REQUIREMENT:
Rewrite the text lines of these rows, changing every "distortion" to "distortion coefficients" and leaving everything else as it is. Omit the pictures from your answer.

INPUT DATA:
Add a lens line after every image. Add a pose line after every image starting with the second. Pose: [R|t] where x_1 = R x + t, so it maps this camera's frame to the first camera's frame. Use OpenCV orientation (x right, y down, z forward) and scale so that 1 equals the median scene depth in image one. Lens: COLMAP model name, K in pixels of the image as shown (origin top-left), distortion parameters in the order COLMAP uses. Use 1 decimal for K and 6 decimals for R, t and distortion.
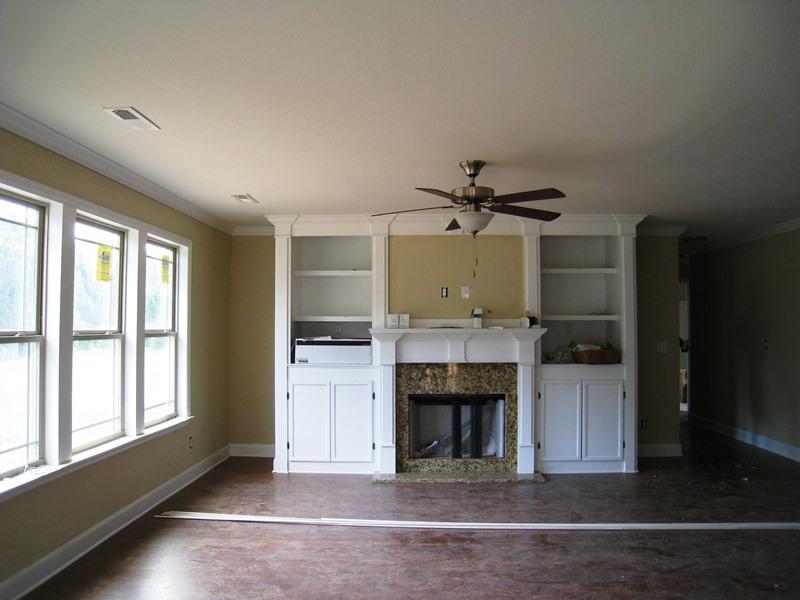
lens RADIAL K [[652.6, 0, 399.6], [0, 652.6, 294.0], [0, 0, 1]] dist [-0.128997, 0.004519]
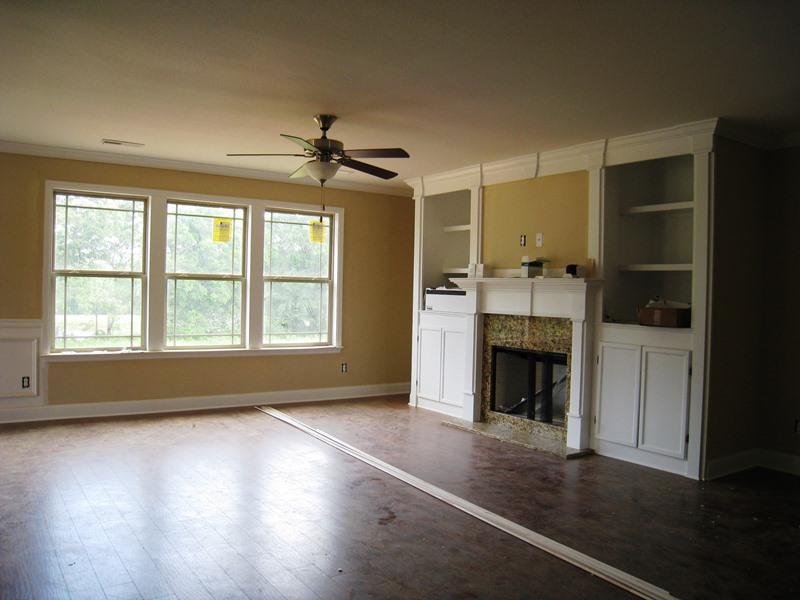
lens RADIAL K [[652.6, 0, 399.6], [0, 652.6, 294.0], [0, 0, 1]] dist [-0.128997, 0.004519]
pose [[0.588862, 0.021046, -0.807959, 0.731365], [0.013241, 0.999276, 0.035680, 0.039218], [0.808125, -0.031709, 0.588157, 0.308634]]
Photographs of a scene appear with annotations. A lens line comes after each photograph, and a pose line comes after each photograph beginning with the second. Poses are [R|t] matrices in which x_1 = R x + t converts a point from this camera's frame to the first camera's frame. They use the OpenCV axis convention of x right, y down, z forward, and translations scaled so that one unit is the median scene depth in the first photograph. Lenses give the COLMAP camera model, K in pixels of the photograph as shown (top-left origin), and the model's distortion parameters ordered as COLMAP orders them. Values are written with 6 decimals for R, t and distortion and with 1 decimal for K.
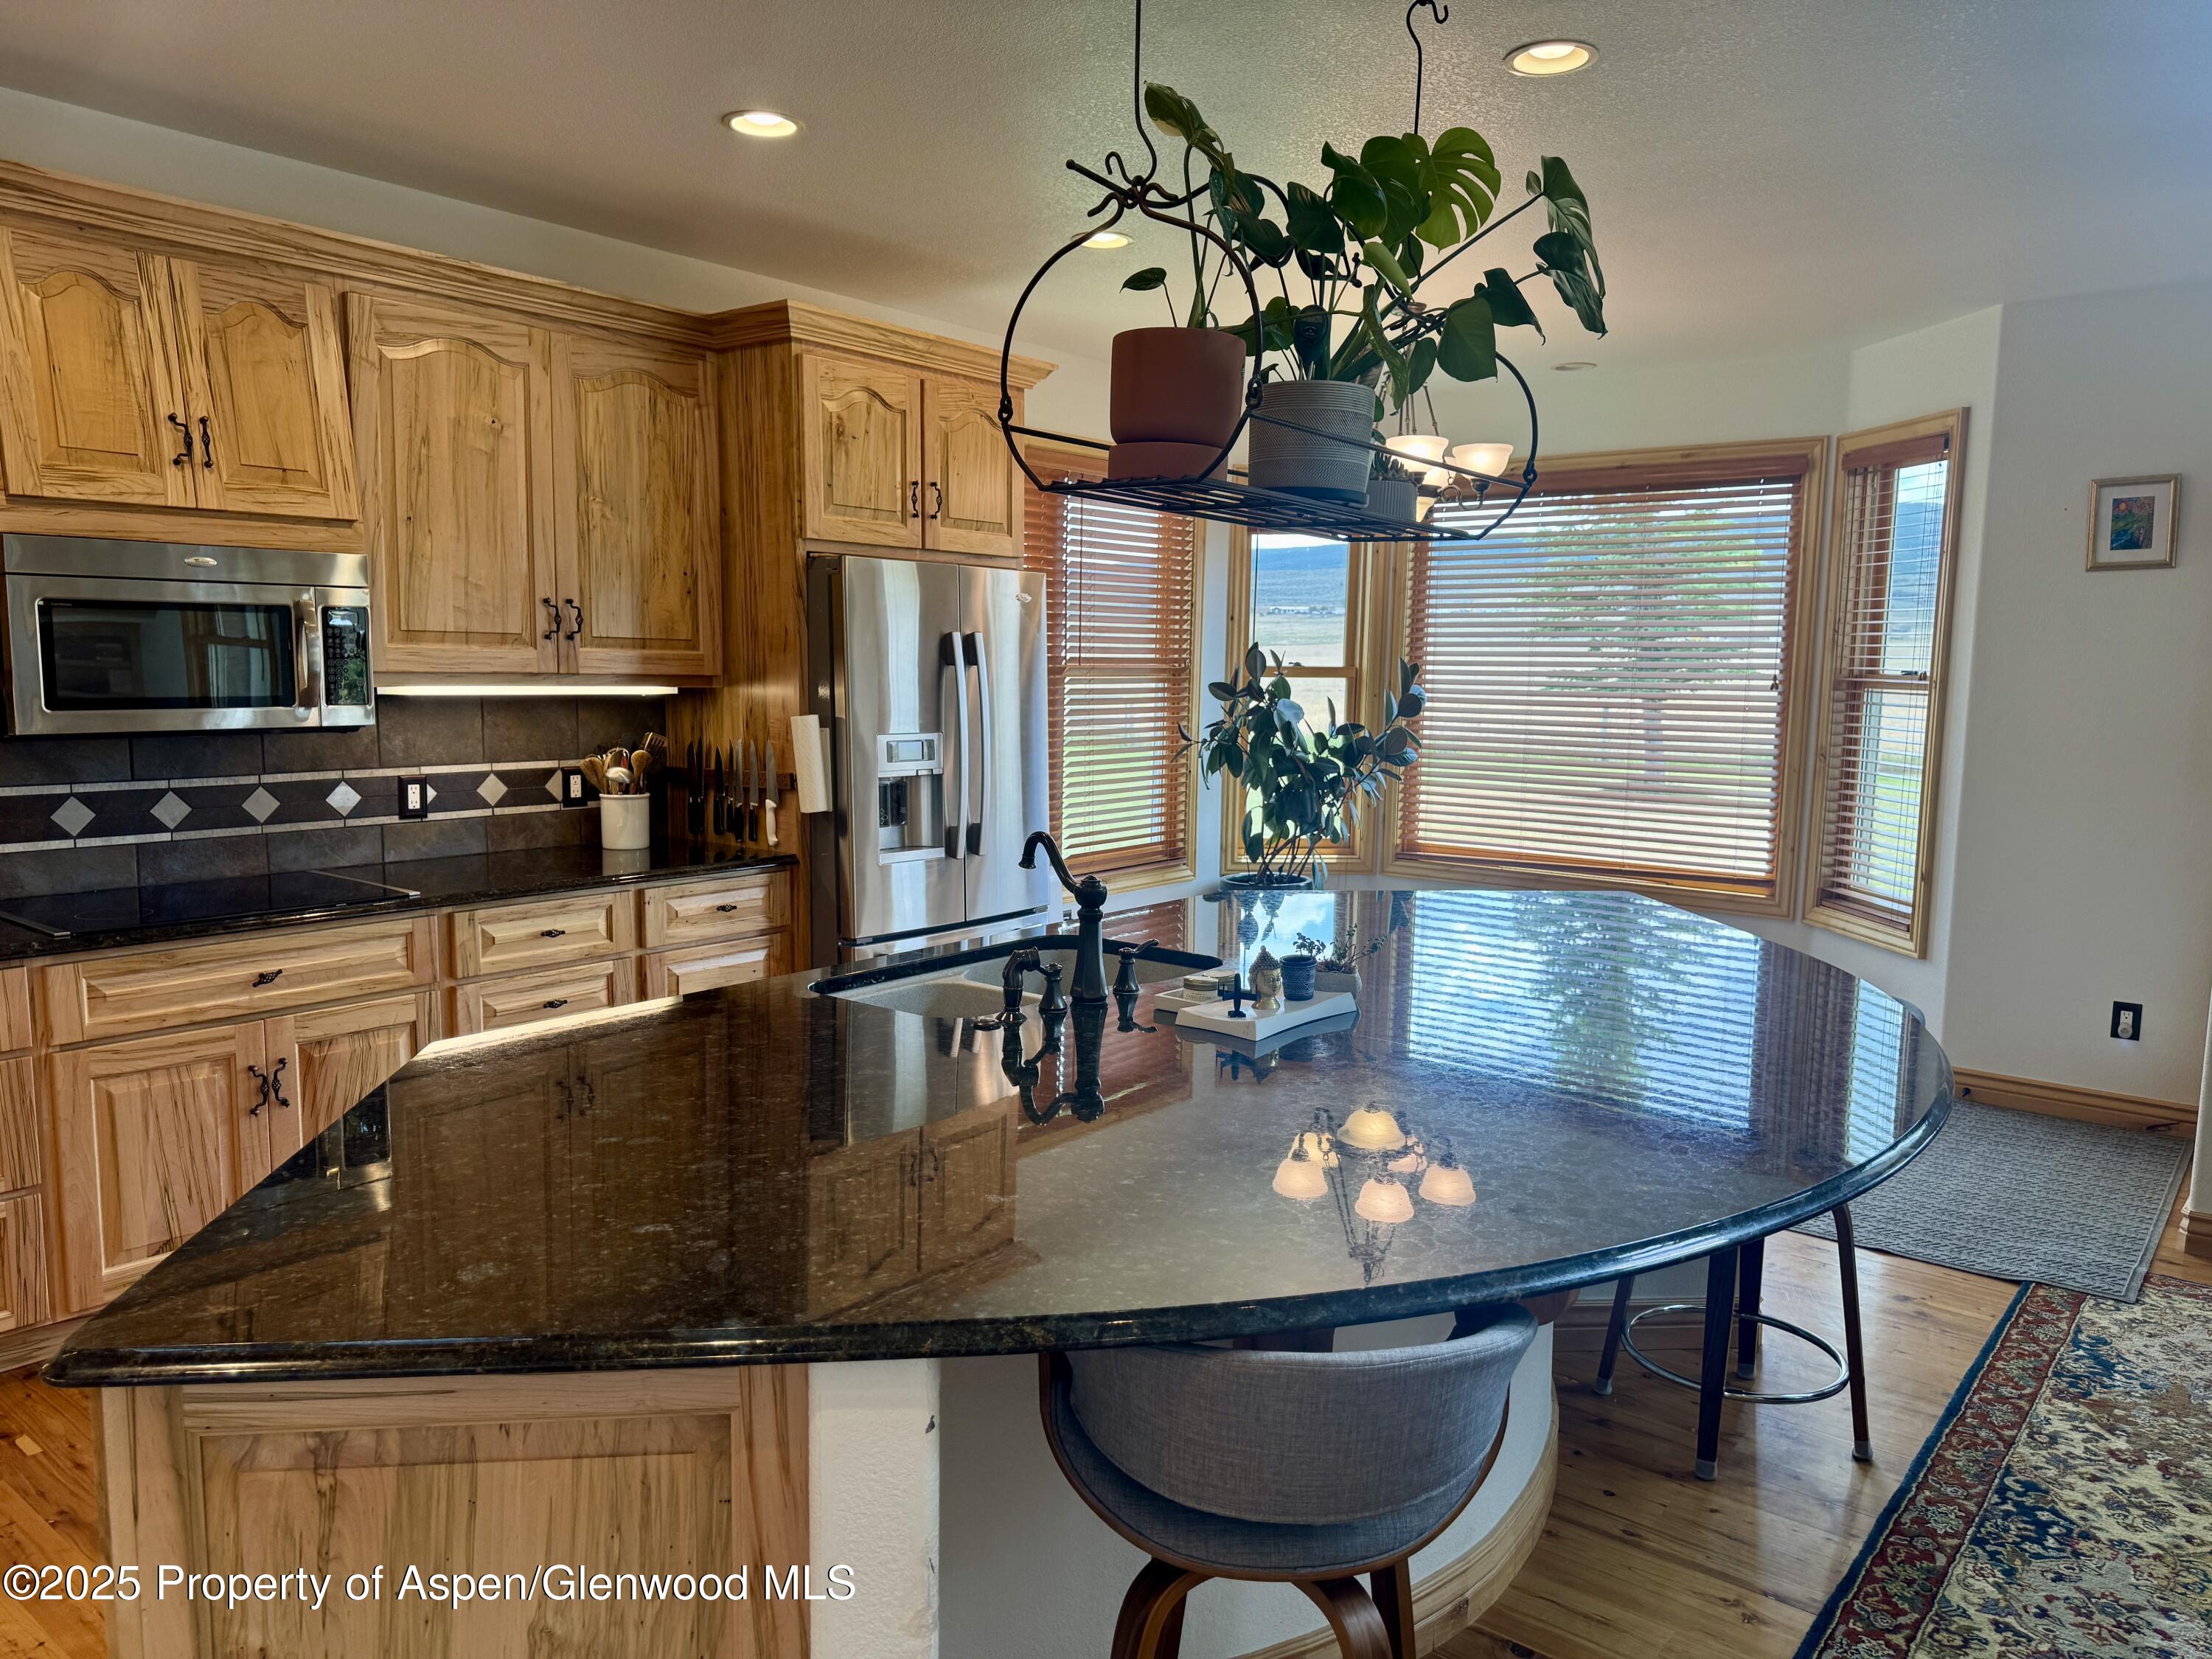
lens RADIAL K [[1560.2, 0, 1112.6], [0, 1560.2, 842.2], [0, 0, 1]] dist [0.058471, -0.068154]
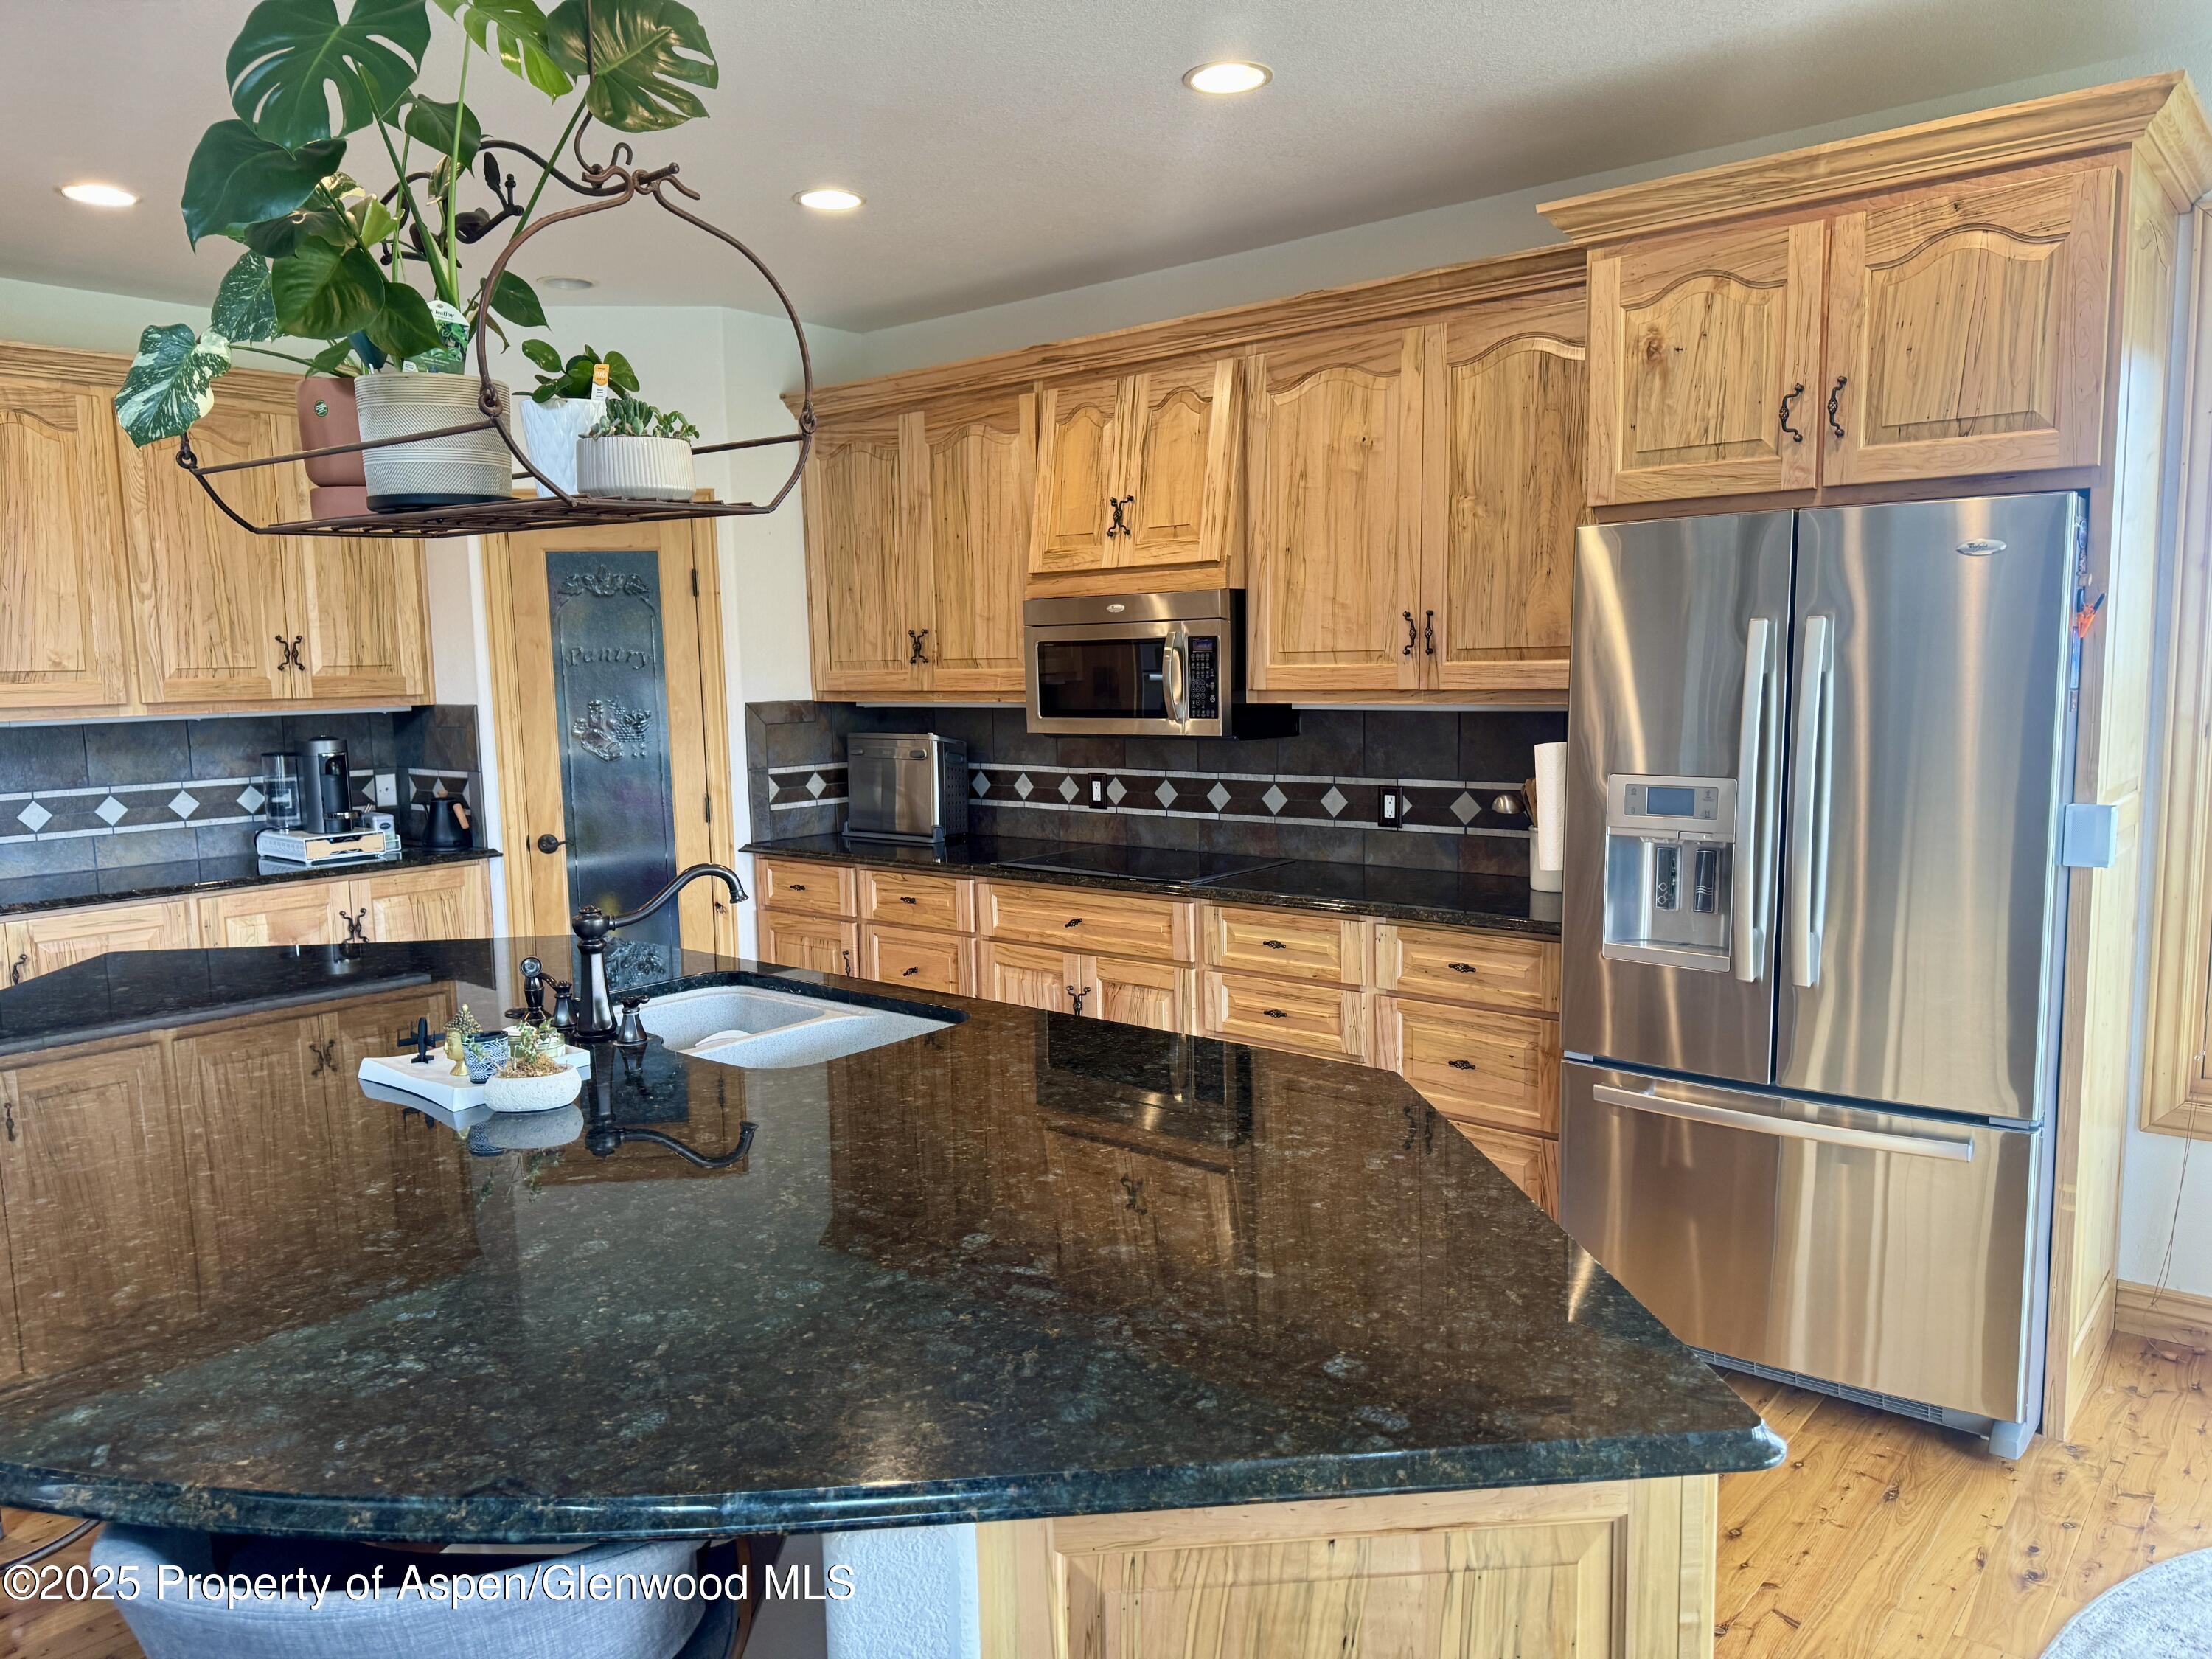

ANSWER SECTION:
Add a lens line after every image. Add a pose line after every image starting with the second. Pose: [R|t] where x_1 = R x + t, so it maps this camera's frame to the first camera's frame. Use OpenCV orientation (x right, y down, z forward) and scale so that 1 equals the median scene depth in image one. Lens: COLMAP model name, K in pixels of the image as shown (origin top-left), distortion coefficients parameters in the order COLMAP uses. Use 1 decimal for K and 6 decimals for R, t and distortion coefficients.
lens RADIAL K [[652.6, 0, 399.6], [0, 652.6, 294.0], [0, 0, 1]] dist [-0.128997, 0.004519]
lens RADIAL K [[652.6, 0, 399.6], [0, 652.6, 294.0], [0, 0, 1]] dist [-0.128997, 0.004519]
pose [[0.588862, 0.021046, -0.807959, 0.731365], [0.013241, 0.999276, 0.035680, 0.039218], [0.808125, -0.031709, 0.588157, 0.308634]]
Photographs of a scene appear with annotations. A lens line comes after each photograph, and a pose line comes after each photograph beginning with the second. Poses are [R|t] matrices in which x_1 = R x + t converts a point from this camera's frame to the first camera's frame. They use the OpenCV axis convention of x right, y down, z forward, and translations scaled so that one unit is the median scene depth in the first photograph. Lenses give the COLMAP camera model, K in pixels of the photograph as shown (top-left origin), and the model's distortion coefficients parameters ordered as COLMAP orders them. Values are written with 6 decimals for R, t and distortion coefficients and with 1 decimal for K.
lens RADIAL K [[1560.2, 0, 1112.6], [0, 1560.2, 842.2], [0, 0, 1]] dist [0.058471, -0.068154]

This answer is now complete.